◆ **WORK TO BE COMPLETED**: Transcribe every entry word for word, leaving out all images.

◆ **PROVIDED DATA**:

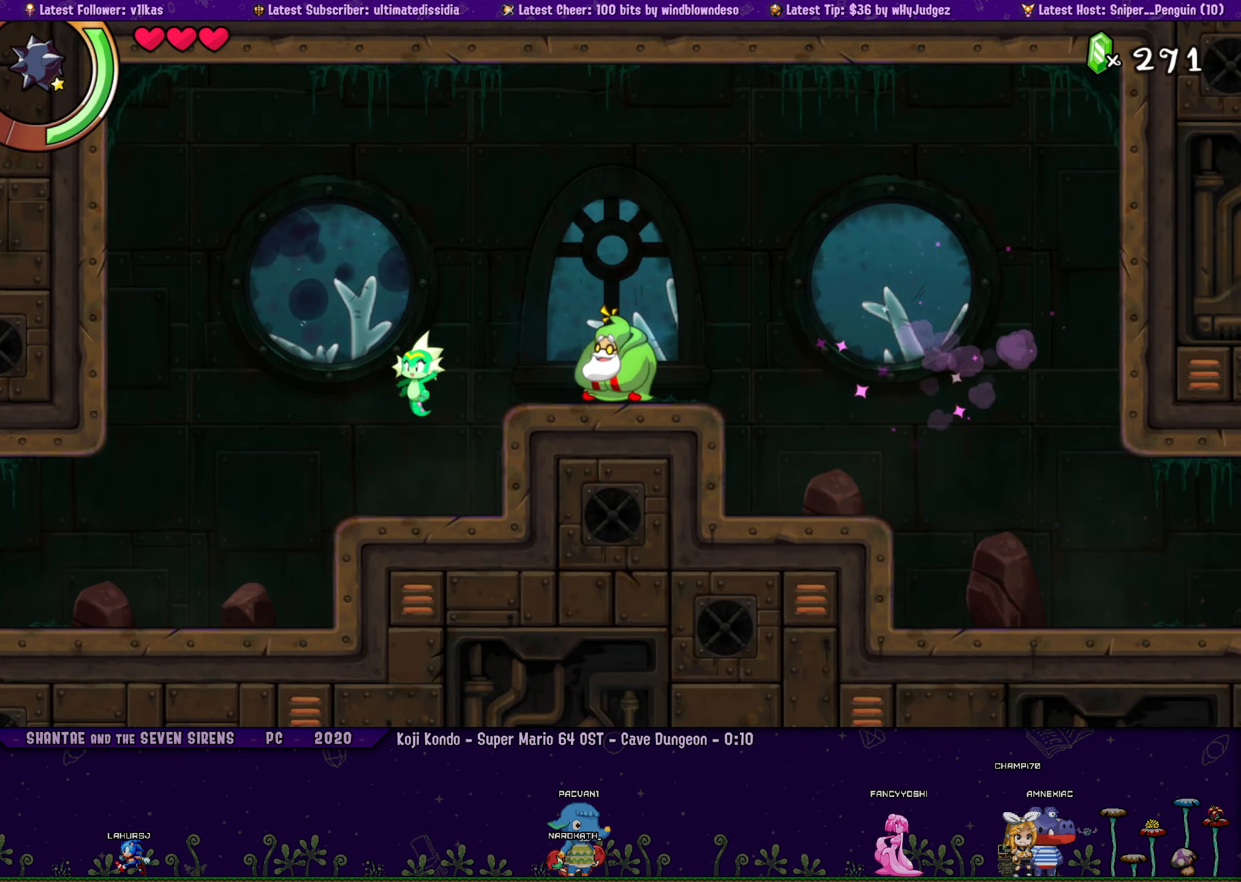
{"buttons": ["R1", "DPAD_DOWN", "DPAD_LEFT"], "left_stick": "center", "button_events": [[150, "DPAD_DOWN", "down"], [217, "R1", "down"]]}
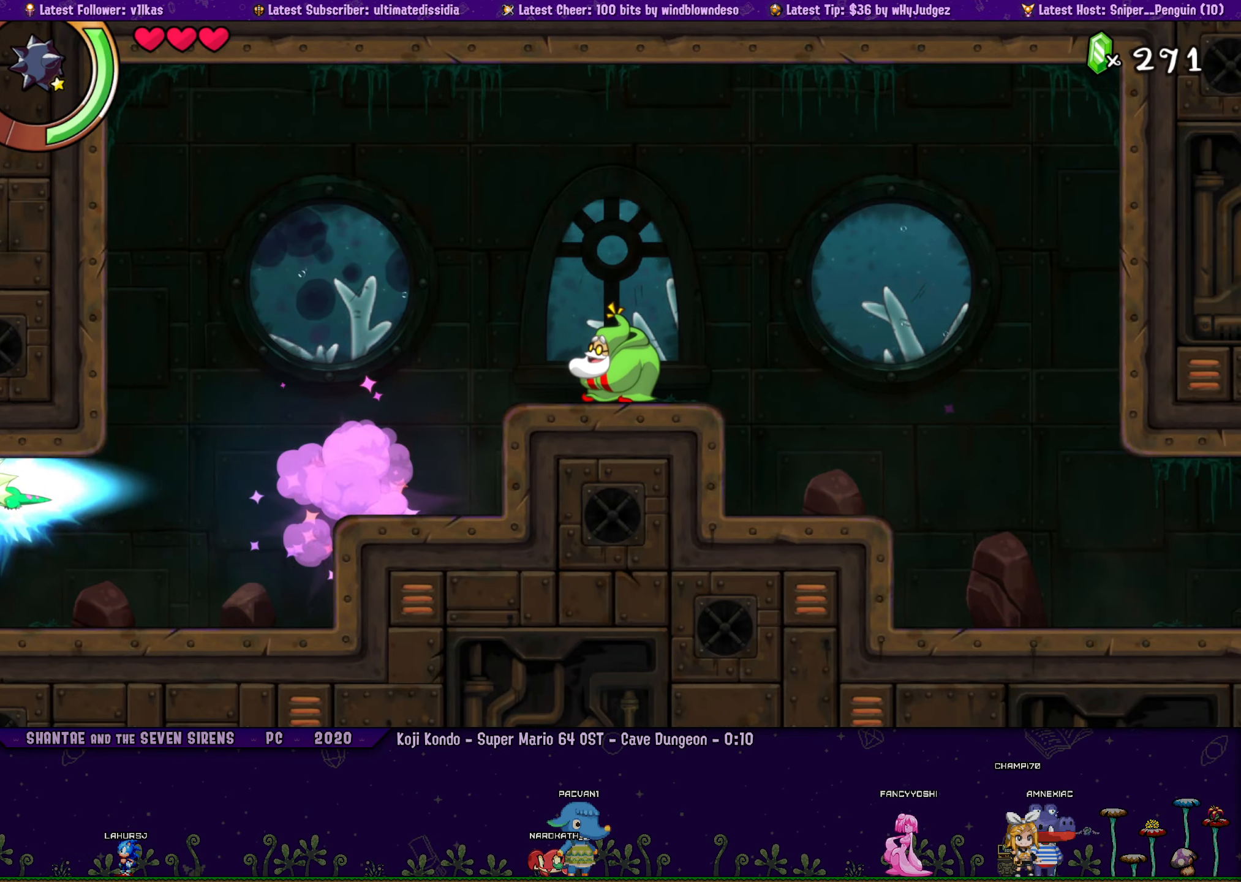
{"buttons": ["DPAD_LEFT"], "left_stick": "center", "button_events": [[134, "DPAD_DOWN", "up"], [200, "R1", "up"]]}
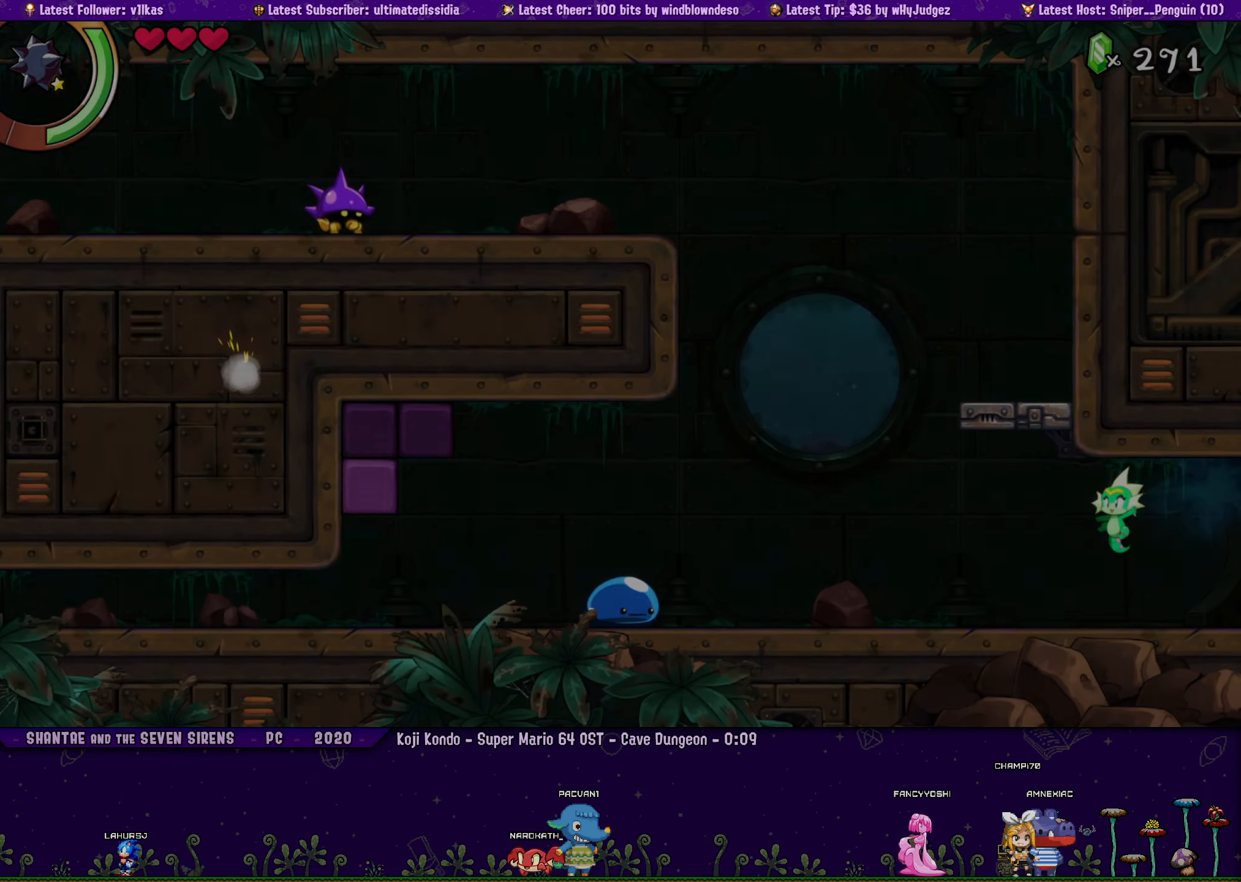
{"buttons": ["R1", "DPAD_LEFT"], "left_stick": "center", "button_events": [[400, "R1", "down"]]}
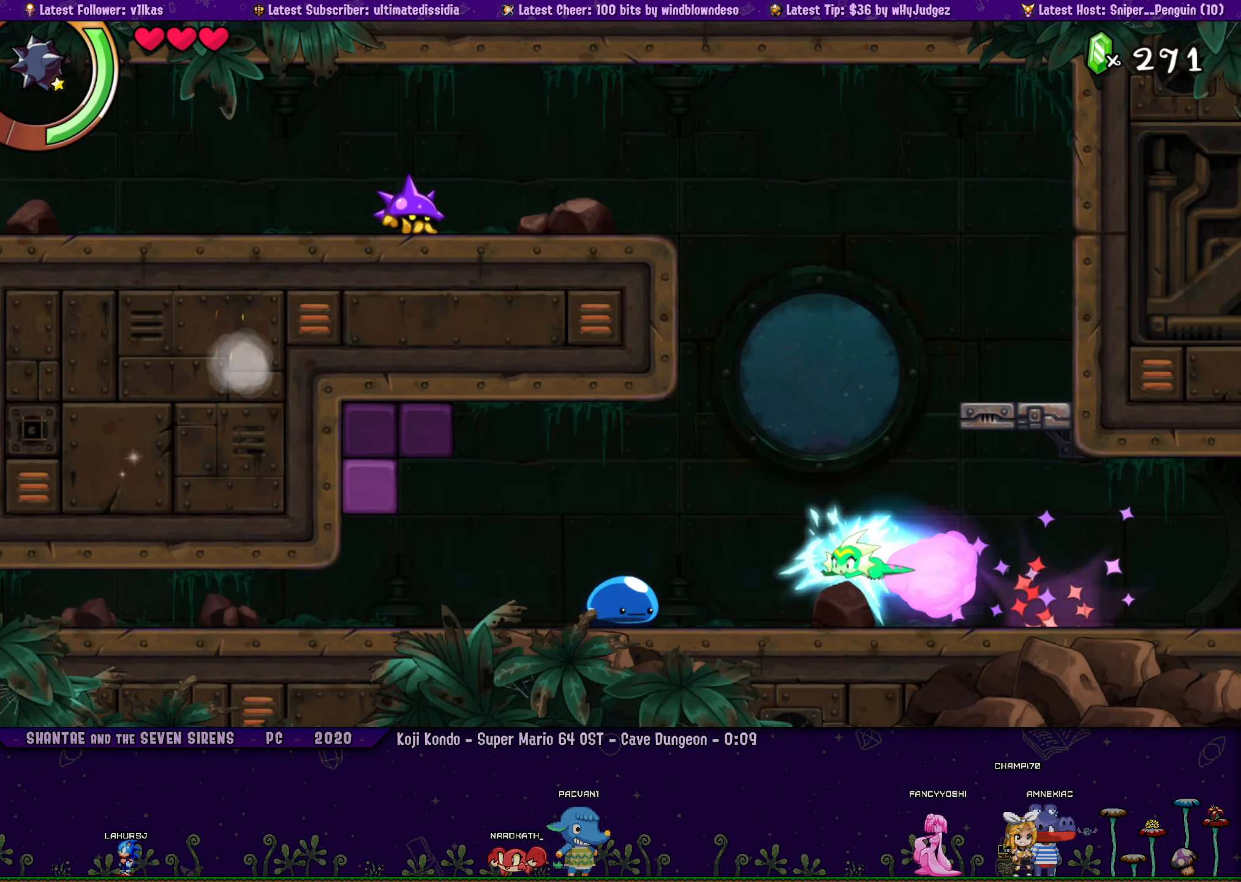
{"buttons": ["CIRCLE", "DPAD_DOWN", "DPAD_LEFT"], "left_stick": "center", "button_events": [[250, "R1", "up"], [283, "DPAD_DOWN", "down"], [383, "CIRCLE", "down"]]}
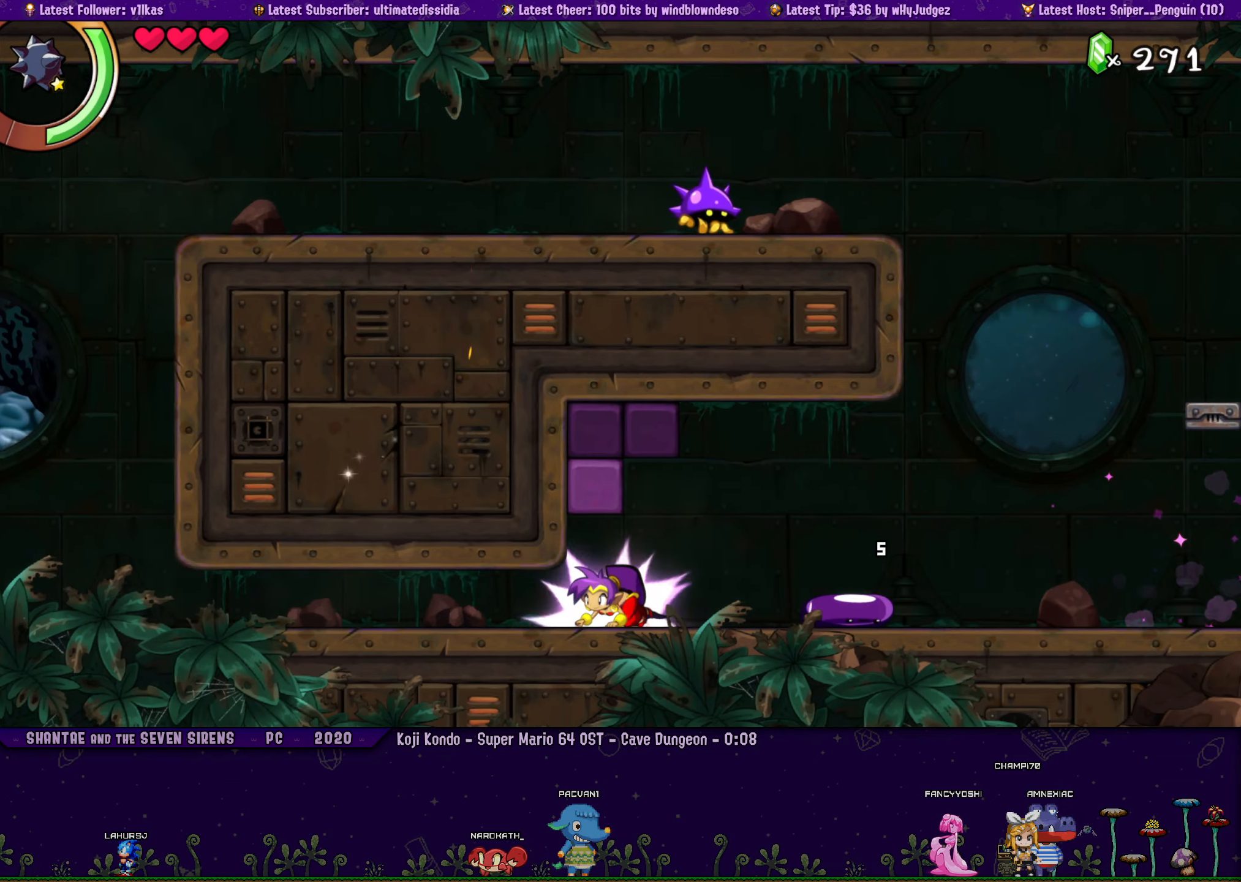
{"buttons": ["DPAD_DOWN", "DPAD_LEFT"], "left_stick": "center", "button_events": [[66, "CIRCLE", "up"], [150, "R1", "down"], [300, "R1", "up"]]}
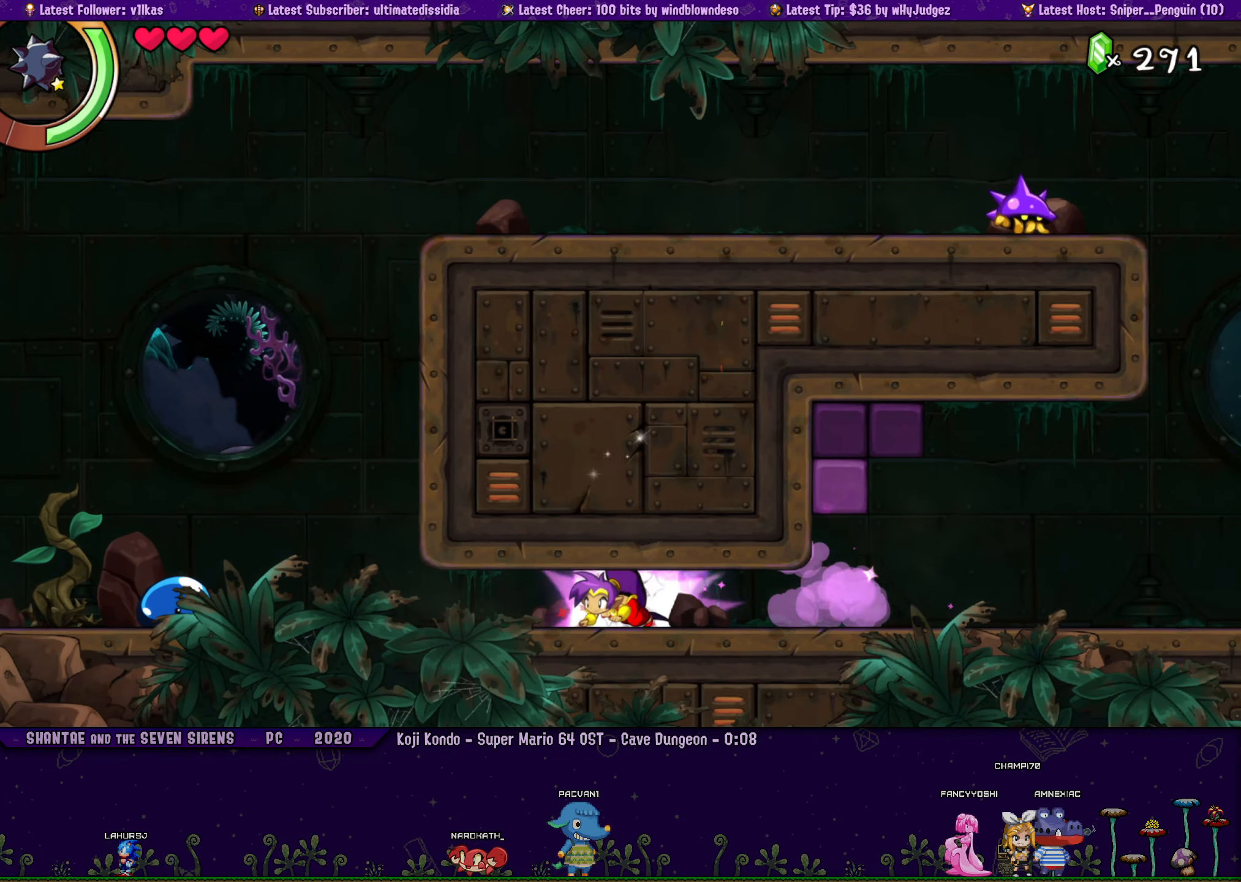
{"buttons": ["CIRCLE", "DPAD_DOWN", "DPAD_LEFT"], "left_stick": "center", "button_events": [[433, "CIRCLE", "down"]]}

◆ **EXERCISE ANSWER**:
{"buttons": ["R1", "DPAD_DOWN", "DPAD_LEFT"], "left_stick": "center", "button_events": [[150, "DPAD_DOWN", "down"], [217, "R1", "down"]]}
{"buttons": ["DPAD_LEFT"], "left_stick": "center", "button_events": [[134, "DPAD_DOWN", "up"], [200, "R1", "up"]]}
{"buttons": ["R1", "DPAD_LEFT"], "left_stick": "center", "button_events": [[400, "R1", "down"]]}
{"buttons": ["CIRCLE", "DPAD_DOWN", "DPAD_LEFT"], "left_stick": "center", "button_events": [[250, "R1", "up"], [283, "DPAD_DOWN", "down"], [383, "CIRCLE", "down"]]}
{"buttons": ["DPAD_DOWN", "DPAD_LEFT"], "left_stick": "center", "button_events": [[66, "CIRCLE", "up"], [150, "R1", "down"], [300, "R1", "up"]]}
{"buttons": ["CIRCLE", "DPAD_DOWN", "DPAD_LEFT"], "left_stick": "center", "button_events": [[433, "CIRCLE", "down"]]}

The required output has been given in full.